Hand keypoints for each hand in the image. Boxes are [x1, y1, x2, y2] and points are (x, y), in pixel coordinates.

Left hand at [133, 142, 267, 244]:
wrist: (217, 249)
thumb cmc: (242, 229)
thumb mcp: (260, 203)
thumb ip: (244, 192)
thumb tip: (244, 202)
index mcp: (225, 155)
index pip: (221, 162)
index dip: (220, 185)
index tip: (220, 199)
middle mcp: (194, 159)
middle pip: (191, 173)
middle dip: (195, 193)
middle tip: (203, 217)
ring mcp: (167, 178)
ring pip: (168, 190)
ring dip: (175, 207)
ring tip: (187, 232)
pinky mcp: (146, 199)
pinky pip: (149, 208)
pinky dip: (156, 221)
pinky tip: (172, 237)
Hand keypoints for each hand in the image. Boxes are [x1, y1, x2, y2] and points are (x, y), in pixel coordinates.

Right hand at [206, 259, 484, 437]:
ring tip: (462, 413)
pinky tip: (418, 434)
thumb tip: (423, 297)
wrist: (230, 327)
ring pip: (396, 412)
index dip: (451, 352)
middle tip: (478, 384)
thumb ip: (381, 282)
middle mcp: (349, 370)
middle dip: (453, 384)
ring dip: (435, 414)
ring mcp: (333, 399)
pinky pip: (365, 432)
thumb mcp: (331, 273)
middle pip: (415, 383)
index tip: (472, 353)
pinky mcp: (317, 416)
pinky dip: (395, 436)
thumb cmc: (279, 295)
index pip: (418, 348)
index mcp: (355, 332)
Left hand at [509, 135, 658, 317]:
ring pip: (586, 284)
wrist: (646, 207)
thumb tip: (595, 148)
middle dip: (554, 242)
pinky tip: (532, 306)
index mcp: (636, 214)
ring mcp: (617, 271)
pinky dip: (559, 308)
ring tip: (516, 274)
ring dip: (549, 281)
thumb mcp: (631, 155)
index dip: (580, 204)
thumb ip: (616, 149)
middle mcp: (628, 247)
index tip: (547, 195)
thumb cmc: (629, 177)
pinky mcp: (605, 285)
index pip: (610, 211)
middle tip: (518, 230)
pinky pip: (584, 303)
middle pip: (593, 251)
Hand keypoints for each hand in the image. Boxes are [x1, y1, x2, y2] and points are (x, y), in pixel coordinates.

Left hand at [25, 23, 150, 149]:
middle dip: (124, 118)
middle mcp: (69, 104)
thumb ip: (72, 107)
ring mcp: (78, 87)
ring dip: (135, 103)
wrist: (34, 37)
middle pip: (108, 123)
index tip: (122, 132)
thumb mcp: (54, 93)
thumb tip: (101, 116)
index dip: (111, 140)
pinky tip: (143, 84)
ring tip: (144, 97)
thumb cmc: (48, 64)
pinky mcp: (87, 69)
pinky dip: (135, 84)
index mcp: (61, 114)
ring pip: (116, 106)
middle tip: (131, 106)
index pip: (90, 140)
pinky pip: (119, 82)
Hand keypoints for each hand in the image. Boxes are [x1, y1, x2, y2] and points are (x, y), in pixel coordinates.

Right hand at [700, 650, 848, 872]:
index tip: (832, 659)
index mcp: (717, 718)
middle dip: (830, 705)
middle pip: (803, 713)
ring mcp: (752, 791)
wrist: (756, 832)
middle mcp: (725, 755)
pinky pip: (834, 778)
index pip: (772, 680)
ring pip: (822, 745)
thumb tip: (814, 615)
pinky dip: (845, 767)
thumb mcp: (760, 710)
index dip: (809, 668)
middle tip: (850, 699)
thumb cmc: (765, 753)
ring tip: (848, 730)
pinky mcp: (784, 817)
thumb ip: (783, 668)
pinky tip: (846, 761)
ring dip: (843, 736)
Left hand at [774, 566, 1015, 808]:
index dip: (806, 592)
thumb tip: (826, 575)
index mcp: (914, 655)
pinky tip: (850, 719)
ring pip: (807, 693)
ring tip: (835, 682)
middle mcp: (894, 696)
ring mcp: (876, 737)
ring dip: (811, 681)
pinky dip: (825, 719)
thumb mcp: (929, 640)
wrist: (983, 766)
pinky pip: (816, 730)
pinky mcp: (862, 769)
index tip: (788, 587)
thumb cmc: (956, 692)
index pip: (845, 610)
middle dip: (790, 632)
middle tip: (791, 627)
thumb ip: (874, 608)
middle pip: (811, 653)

============================================================

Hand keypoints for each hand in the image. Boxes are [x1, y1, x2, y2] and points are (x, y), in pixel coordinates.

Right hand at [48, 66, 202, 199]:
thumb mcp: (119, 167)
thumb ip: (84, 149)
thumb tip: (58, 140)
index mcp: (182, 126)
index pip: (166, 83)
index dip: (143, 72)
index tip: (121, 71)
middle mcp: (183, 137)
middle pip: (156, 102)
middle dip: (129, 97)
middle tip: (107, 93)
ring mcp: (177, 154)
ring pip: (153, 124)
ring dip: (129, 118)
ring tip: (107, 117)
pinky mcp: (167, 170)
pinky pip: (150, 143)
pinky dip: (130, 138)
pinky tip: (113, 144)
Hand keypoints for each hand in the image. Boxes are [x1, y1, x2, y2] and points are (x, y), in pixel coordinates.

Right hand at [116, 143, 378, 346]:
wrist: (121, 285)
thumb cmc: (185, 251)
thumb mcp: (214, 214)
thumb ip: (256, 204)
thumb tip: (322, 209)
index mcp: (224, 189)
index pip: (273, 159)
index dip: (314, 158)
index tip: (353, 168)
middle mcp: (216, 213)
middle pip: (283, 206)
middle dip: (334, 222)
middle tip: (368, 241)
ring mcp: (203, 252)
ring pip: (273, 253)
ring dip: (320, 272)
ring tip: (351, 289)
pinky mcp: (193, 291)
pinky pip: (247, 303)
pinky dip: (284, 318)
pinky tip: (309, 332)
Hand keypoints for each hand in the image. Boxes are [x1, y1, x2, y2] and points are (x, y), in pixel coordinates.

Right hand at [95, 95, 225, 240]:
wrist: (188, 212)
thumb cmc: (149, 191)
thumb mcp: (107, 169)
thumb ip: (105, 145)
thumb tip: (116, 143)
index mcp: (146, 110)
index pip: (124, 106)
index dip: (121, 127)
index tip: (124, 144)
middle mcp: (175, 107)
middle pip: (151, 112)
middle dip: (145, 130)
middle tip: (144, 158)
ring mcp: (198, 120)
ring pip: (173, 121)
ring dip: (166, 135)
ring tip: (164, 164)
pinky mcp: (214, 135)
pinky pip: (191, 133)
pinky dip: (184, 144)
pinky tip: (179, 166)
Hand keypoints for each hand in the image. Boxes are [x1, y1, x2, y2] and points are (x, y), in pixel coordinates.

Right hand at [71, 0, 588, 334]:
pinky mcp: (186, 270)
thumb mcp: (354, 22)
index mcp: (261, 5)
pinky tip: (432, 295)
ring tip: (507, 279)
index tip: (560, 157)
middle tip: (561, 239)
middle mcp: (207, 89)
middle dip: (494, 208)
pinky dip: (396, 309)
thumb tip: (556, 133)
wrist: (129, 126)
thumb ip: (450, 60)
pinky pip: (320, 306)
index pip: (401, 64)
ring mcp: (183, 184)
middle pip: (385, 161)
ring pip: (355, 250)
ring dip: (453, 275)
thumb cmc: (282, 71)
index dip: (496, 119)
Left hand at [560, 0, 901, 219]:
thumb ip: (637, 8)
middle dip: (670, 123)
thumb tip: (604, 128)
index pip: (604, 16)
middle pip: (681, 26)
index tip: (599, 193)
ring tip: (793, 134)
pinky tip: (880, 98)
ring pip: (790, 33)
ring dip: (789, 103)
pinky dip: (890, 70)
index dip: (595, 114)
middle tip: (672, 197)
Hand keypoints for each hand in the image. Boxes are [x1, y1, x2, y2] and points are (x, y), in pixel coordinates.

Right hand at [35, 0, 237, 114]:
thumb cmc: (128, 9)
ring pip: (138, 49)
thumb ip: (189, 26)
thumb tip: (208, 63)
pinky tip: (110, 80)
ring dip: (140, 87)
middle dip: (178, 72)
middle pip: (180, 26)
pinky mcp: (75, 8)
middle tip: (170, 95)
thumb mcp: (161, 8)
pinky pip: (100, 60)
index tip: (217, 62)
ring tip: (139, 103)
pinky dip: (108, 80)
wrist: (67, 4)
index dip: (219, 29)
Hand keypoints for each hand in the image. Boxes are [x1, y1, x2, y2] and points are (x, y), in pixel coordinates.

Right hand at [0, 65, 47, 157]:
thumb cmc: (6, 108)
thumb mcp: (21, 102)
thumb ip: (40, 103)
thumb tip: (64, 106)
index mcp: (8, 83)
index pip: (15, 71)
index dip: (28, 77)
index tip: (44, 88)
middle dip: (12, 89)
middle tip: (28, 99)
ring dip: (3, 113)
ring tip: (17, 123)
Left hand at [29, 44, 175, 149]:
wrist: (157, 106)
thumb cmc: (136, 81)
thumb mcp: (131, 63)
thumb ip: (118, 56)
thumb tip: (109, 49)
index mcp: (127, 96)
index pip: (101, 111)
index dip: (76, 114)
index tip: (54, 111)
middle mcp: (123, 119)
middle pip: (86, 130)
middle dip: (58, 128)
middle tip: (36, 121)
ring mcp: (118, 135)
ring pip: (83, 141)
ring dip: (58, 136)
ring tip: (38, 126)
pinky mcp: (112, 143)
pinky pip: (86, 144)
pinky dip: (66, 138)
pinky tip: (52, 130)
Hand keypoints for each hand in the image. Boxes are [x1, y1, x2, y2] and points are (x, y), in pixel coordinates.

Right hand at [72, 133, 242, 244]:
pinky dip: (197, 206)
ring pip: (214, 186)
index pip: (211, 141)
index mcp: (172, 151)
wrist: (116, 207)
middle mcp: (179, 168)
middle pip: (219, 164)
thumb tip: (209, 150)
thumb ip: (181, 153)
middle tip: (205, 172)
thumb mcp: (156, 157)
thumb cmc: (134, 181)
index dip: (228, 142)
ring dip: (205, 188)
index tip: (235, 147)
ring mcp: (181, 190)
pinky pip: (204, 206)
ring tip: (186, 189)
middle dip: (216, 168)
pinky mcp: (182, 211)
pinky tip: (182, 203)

============================================================

▶ _Task to carry out_: Retype exactly the span of lines from the one with "middle tip: (203, 217)" through the one with "thumb mcp: (760, 710)"; include both ends and omit the rest of the material.

▶ _Answer to this task_:
middle tip: (203, 217)
ring mcp: (167, 178)
ring pip: (168, 190)
ring dip: (175, 207)
ring tip: (187, 232)
pinky mcp: (146, 199)
pinky pip: (149, 208)
pinky dip: (156, 221)
pinky tip: (172, 237)
Hand keypoints for each hand in the image. Boxes are [x1, y1, x2, y2] and points are (x, y), in pixel coordinates.

Right hand at [206, 259, 484, 437]:
ring tip: (462, 413)
pinky tip: (418, 434)
thumb tip: (423, 297)
wrist: (230, 327)
ring pip: (396, 412)
index dip: (451, 352)
middle tip: (478, 384)
thumb ip: (381, 282)
middle mcp: (349, 370)
middle dip: (453, 384)
ring dip: (435, 414)
ring mcp: (333, 399)
pinky pip: (365, 432)
thumb mcp: (331, 273)
middle pip: (415, 383)
index tip: (472, 353)
pinky mcp: (317, 416)
pinky dip: (395, 436)
thumb cmc: (279, 295)
index pip: (418, 348)
index mcp: (355, 332)
Left hand at [509, 135, 658, 317]:
ring pip: (586, 284)
wrist: (646, 207)
thumb tip: (595, 148)
middle dip: (554, 242)
pinky tip: (532, 306)
index mcp: (636, 214)
ring mcp: (617, 271)
pinky dip: (559, 308)
ring tip: (516, 274)
ring dip: (549, 281)
thumb mcp: (631, 155)
index dip: (580, 204)
thumb ip: (616, 149)
middle mcp: (628, 247)
index tip: (547, 195)
thumb cmc: (629, 177)
pinky mcp: (605, 285)
index pip: (610, 211)
middle tip: (518, 230)
pinky pip: (584, 303)
middle pip: (593, 251)
Hand keypoints for each hand in the image. Boxes are [x1, y1, x2, y2] and points are (x, y), in pixel coordinates.

Left hand at [25, 23, 150, 149]:
middle dip: (124, 118)
middle mcp: (69, 104)
thumb ip: (72, 107)
ring mcp: (78, 87)
ring dip: (135, 103)
wrist: (34, 37)
middle pip: (108, 123)
index tip: (122, 132)
thumb mcp: (54, 93)
thumb tip: (101, 116)
index dip: (111, 140)
pinky tip: (143, 84)
ring tip: (144, 97)
thumb cmc: (48, 64)
pinky mcp: (87, 69)
pinky dip: (135, 84)
index mcp: (61, 114)
ring pip: (116, 106)
middle tip: (131, 106)
index pip: (90, 140)
pinky pip: (119, 82)
Hand keypoints for each hand in the image. Boxes are [x1, y1, x2, y2] and points are (x, y), in pixel coordinates.

Right hand at [700, 650, 848, 872]:
index tip: (832, 659)
index mcp: (717, 718)
middle dip: (830, 705)
middle pip: (803, 713)
ring mcp: (752, 791)
wrist: (756, 832)
middle mcp: (725, 755)
pinky pip: (834, 778)
index pip: (772, 680)
ring pip: (822, 745)
thumb tip: (814, 615)
pinky dip: (845, 767)
thumb mcp: (760, 710)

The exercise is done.